Defect-Induced Gas-Sensing Properties of a Flexible SnS Sensor under UV Illumination at Room Temperature
Nguyễn Mạnh Hùng, Chương V. Nguyen, Vinaya Kumar Arepalli, Jeha Kim, Nguyễn Đức Chính, Tiến Đại Nguyễn, Dong‐Bum Seo, Eui‐Tae Kim, Chunjoong Kim, Dojin Kim
Abstract
Tin sulfide (SnS) is known for its effective gas-detecting ability at low temperatures. However, the development of a portable and flexible SnS sensor is hindered by its high resistance, low response, and long recovery time. Like other chalcogenides, the electronic and gas-sensing properties of SnS strongly depend on its surface defects. Therefore, understanding the effects of its surface defects on its electronic and gas-sensing properties is a key factor in developing low-temperature SnS gas sensors. Herein, using thin SnS films annealed at different temperatures, we demonstrate that SnS exhibits n-type semiconducting behavior upon the appearance of S vacancies.
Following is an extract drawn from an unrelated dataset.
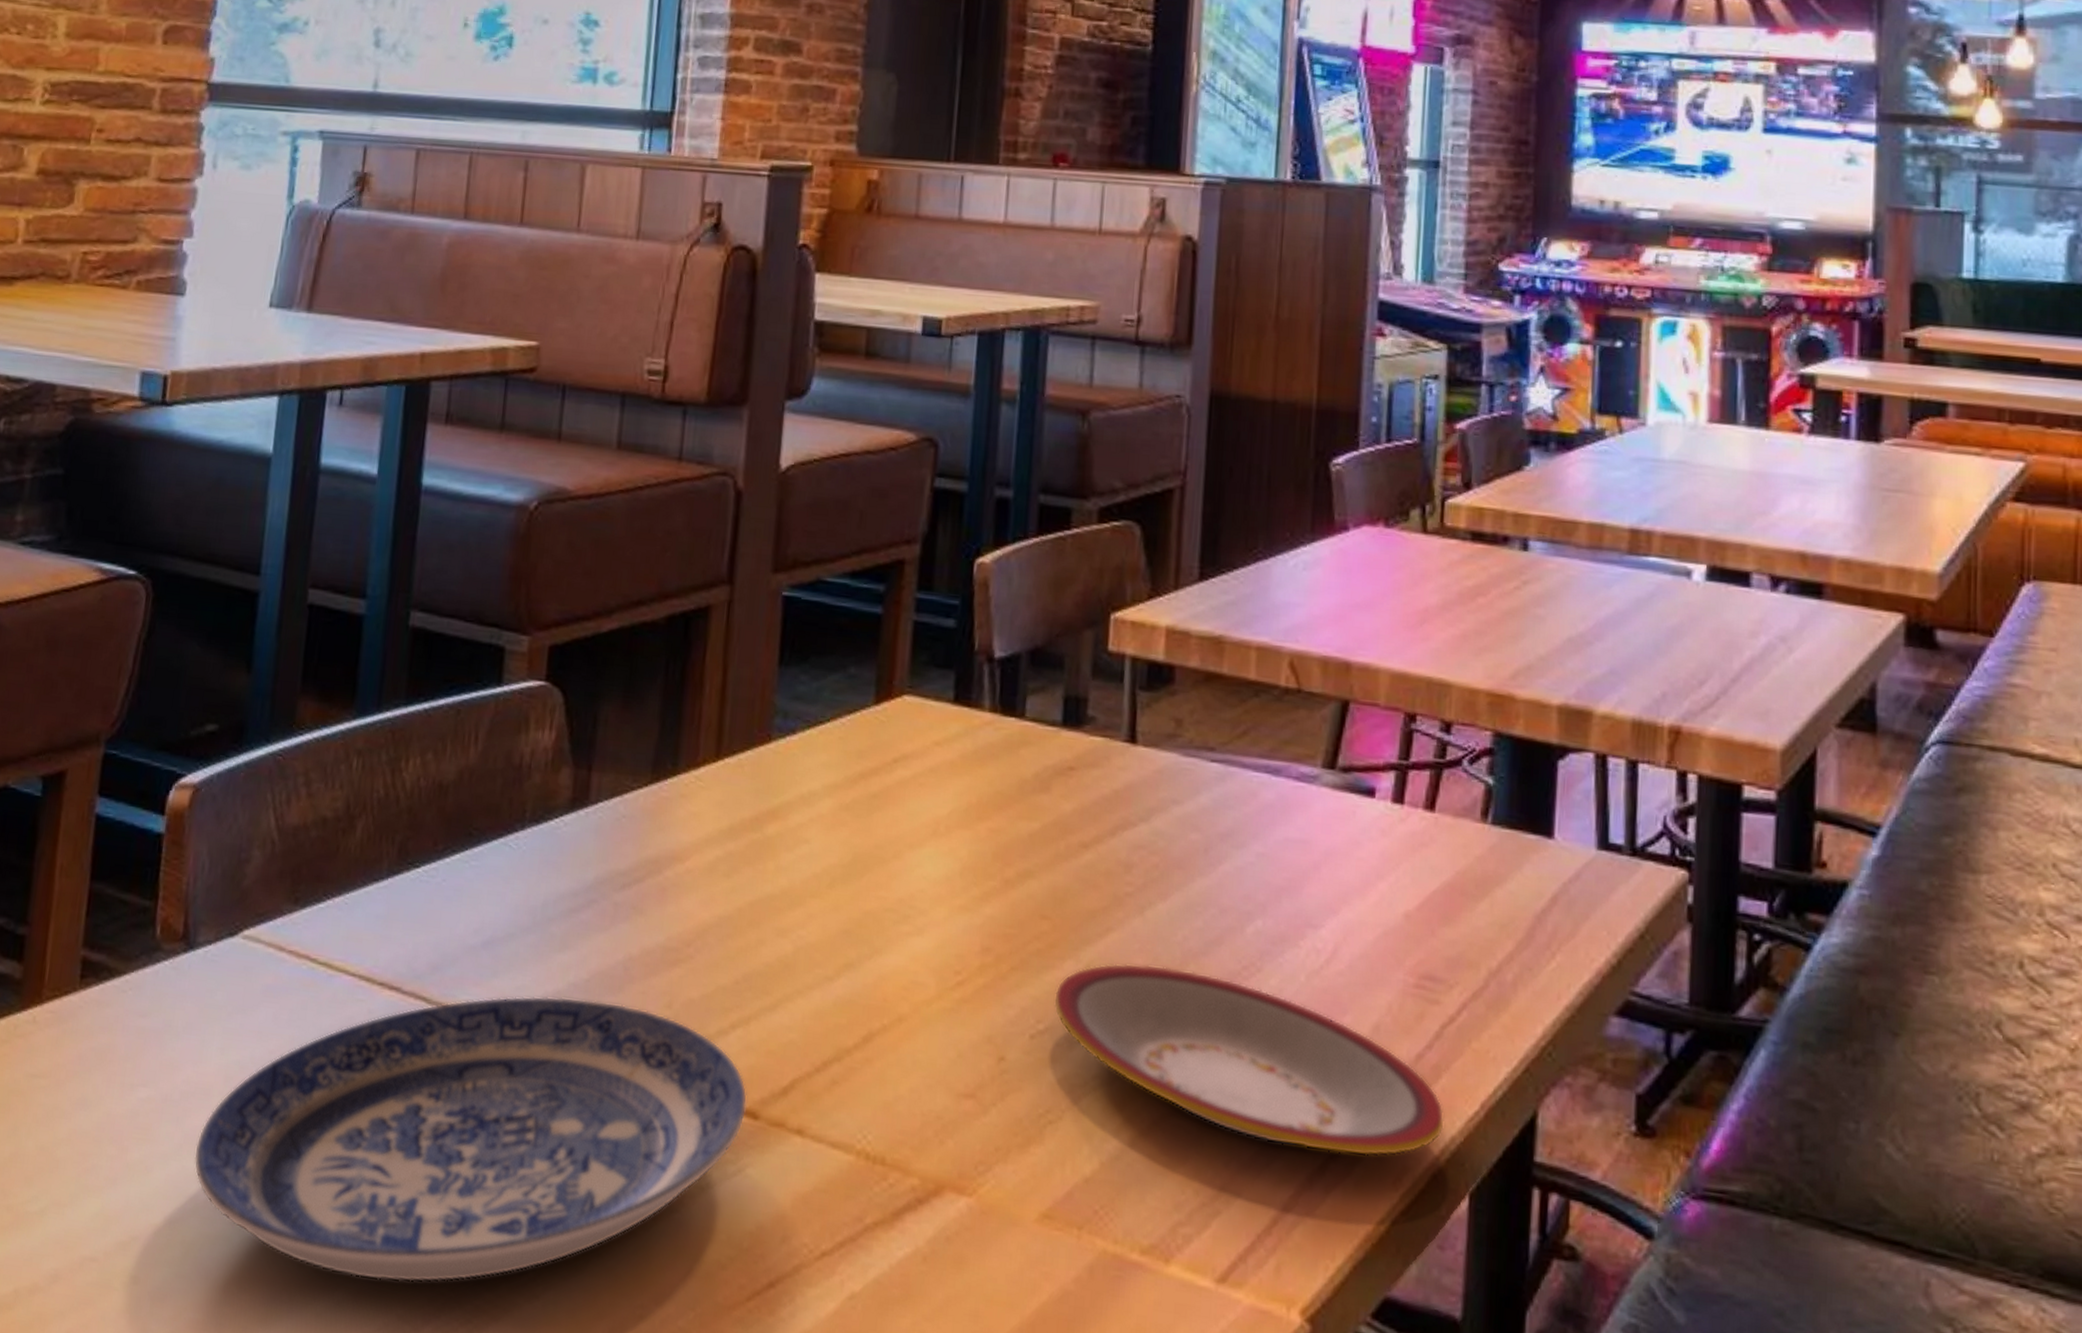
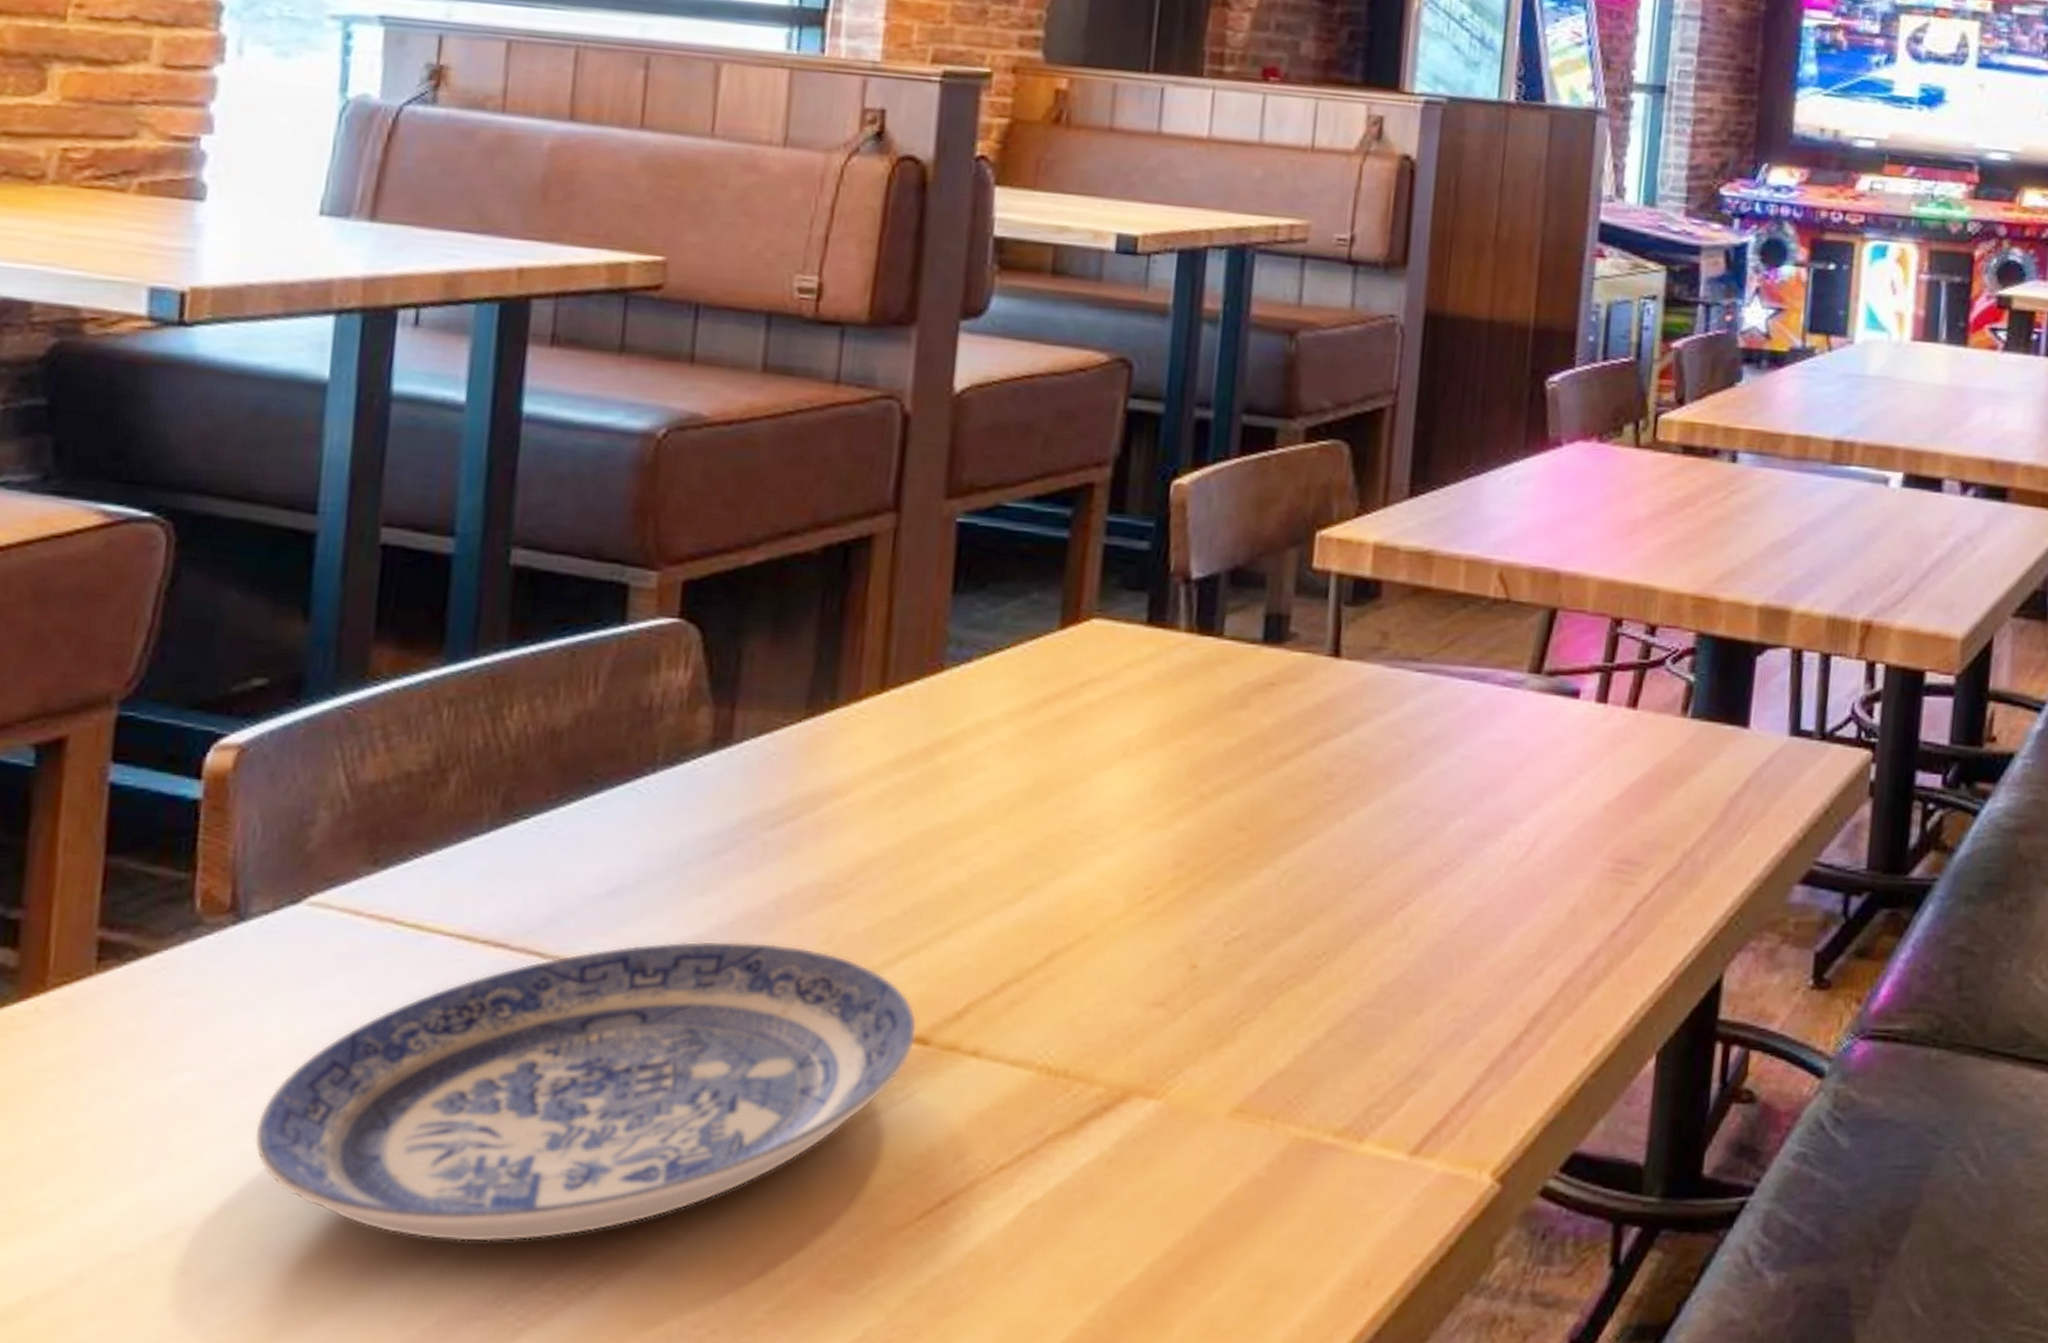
plate: present [1053,963,1445,1157] -> none [1249,867,1636,1028]

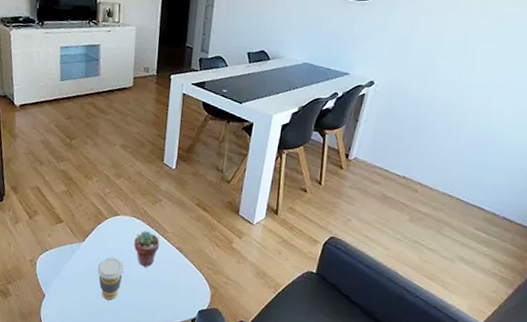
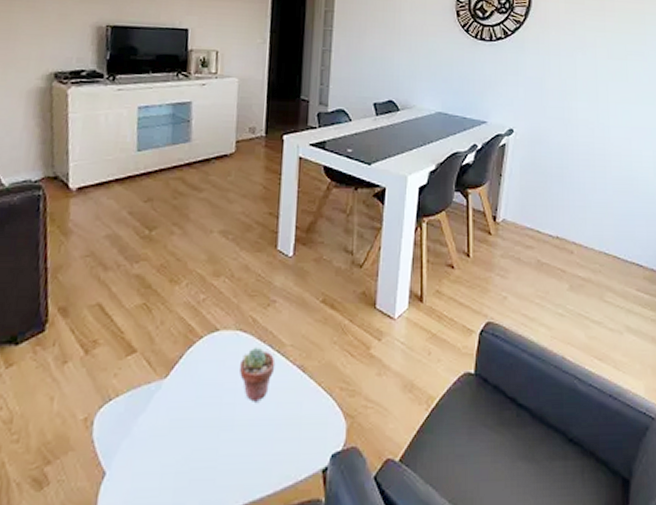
coffee cup: present [97,257,124,301] -> none [186,395,226,463]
Furthermore, the presence of S vacancies imparts the n-type SnS sensor with better sensing performance under UV illumination at room temperature (25 °C) than that of a p-type SnS sensor. These results are thoroughly investigated using various experimental analysis techniques and theoretical calculations using density functional theory. In addition, n-type SnS deposited on a polyimide substrate can be used to fabricate high-stability flexible sensors, which can be further developed for real applications.